Alla fine degli anni Novanta, dopo che il crollo dell’Urss, con tutti i suoi irrisolti, aveva squadernato la questione interetnica dell’ex Unione sovietica, portandosi con sé morte, uccisioni e guerre di confine senza posa, nasce in Russia il Partito liberale e di attivismo Jabloko (Mela) che raccoglie, insieme a Navalnyj, quella che poi diverrà la cosiddetta opposizione a Putin. Già dai primi anni del 2000, mentre Putin, con una massacrante campagna militare nel Caucaso, avvalendosi di sanguinari potentati locali fedeli a Mosca, cerca di mantenere l’egemonia grande russa sull’insieme dell’ex territorio sovietico, Navalnyj si avvicina sempre più alle idee del nazionalismo russo facendo leva su sentimenti xenofobi che in quegli anni si diffondono rapidamente. È infatti nel 2006 che decide di partecipare alla Marcia russa, raduno di forze xenofobe dell’ultra destra russa e nel 2007 fonda il movimento patriottico Narod (Popolo). In quello stesso anno gira il video in cui paragona i musulmani del Caucaso a terribili scarafaggi contro cui consiglia di liberarsi usando la pistola, mentre nel video la brandisce sorridente. Non ritratterà mai quei contenuti. Nel 2008 durante le operazioni di guerra contro la Georgia, appoggia l’intervento russo in Ossezia del Sud e Abkhazia e richiede, in nome della salvaguardia della parte etnicamente russa, l’espulsione di tutti i cittadini georgiani dalla federazione.
Tra il 2011 e il 2015 mentre Putin ricompatta il paese attorno a sé con il conflitto in Ucraina e l’intervento russo in Siria a fianco del massacratore Bashar al Assad, Navalnyj, tra un arresto e l’altro alla domanda “se lei diventasse presidente, restituirebbe la Crimea all’Ucraina?” risponde: “La Crimea non è mica un panino al prosciutto che si morde e si restituisce così”.
Nel 2016 dichiara di voler correre per le presidenziali del 2018, ma viene fermato con un procedimento per corruzione, Putin vince a mani basse.

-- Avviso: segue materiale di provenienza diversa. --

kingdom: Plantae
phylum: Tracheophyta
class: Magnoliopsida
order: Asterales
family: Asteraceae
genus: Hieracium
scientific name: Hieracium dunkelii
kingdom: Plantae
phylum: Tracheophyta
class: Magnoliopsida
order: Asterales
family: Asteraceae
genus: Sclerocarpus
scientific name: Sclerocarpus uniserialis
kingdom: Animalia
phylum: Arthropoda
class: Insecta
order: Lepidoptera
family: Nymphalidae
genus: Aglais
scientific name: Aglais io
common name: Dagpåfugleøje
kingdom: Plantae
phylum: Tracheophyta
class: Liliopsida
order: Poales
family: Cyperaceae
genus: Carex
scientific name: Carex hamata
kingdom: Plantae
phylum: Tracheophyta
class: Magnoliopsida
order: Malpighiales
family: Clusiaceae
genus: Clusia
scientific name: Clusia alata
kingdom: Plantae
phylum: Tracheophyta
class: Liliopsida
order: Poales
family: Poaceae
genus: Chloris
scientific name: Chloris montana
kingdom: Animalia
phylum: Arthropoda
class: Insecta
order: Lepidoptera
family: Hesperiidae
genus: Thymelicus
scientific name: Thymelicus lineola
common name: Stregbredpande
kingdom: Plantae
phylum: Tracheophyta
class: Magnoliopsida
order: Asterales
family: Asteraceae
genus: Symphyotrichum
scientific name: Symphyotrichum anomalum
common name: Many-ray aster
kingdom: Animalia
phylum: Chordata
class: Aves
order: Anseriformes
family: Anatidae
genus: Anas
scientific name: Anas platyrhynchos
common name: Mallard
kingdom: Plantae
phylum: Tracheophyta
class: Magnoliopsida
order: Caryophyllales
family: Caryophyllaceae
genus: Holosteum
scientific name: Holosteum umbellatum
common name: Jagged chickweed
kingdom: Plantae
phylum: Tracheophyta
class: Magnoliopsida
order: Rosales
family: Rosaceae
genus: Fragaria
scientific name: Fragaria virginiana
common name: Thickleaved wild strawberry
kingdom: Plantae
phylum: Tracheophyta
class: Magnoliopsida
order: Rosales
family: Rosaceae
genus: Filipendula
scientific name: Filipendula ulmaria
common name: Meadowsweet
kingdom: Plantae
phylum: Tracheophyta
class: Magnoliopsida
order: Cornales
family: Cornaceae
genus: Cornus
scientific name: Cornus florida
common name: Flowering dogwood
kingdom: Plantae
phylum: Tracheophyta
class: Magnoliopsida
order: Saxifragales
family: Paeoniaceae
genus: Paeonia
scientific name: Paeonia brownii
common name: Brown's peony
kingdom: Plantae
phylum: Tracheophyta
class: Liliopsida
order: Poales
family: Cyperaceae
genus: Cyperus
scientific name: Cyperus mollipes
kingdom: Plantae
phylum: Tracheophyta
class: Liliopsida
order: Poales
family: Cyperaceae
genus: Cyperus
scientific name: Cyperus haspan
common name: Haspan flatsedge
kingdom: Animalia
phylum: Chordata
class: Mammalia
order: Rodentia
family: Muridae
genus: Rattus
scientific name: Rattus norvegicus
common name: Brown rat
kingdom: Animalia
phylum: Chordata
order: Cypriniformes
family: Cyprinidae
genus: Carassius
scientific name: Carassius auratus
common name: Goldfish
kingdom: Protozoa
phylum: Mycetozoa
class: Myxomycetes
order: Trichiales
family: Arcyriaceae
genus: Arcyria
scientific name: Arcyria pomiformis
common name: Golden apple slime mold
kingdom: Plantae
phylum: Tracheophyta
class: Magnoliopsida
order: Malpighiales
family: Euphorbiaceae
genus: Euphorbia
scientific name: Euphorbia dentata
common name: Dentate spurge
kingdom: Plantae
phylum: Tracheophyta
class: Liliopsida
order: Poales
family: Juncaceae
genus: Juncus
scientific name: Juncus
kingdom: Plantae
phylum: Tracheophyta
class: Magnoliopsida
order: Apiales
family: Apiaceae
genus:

Prova a riscattarsi con le elezioni per la Duma di Mosca nel 2019, ma con scarso successo.
Il resto si sa, il 20 agosto 2020 cade avvelenato a terra convinto del coinvolgimento dei servizi russi, fino all’arresto di tre giorni fa a due anni e mezzo di carcere per una condanna del 2014.
Nel frattempo in tutta la Russia si susseguono manifestazioni con ampia partecipazione sociale, brutalmente represse, ma non per questo sopite, contro la corruzione, l’impoverimento e l’ingiustizia. Ampi settori di manifestanti, dimostrando le profonde contraddizioni che caratterizzano anche la Russia, nell’opporsi al sistema liberticida di Putin credono di contrapporsi appoggiando Navalnyj, ignorando e/o accettando che la sua opposizione scaturisce ed è connotata dallo stesso sistema di dominio grande russo contro il quale si muovono.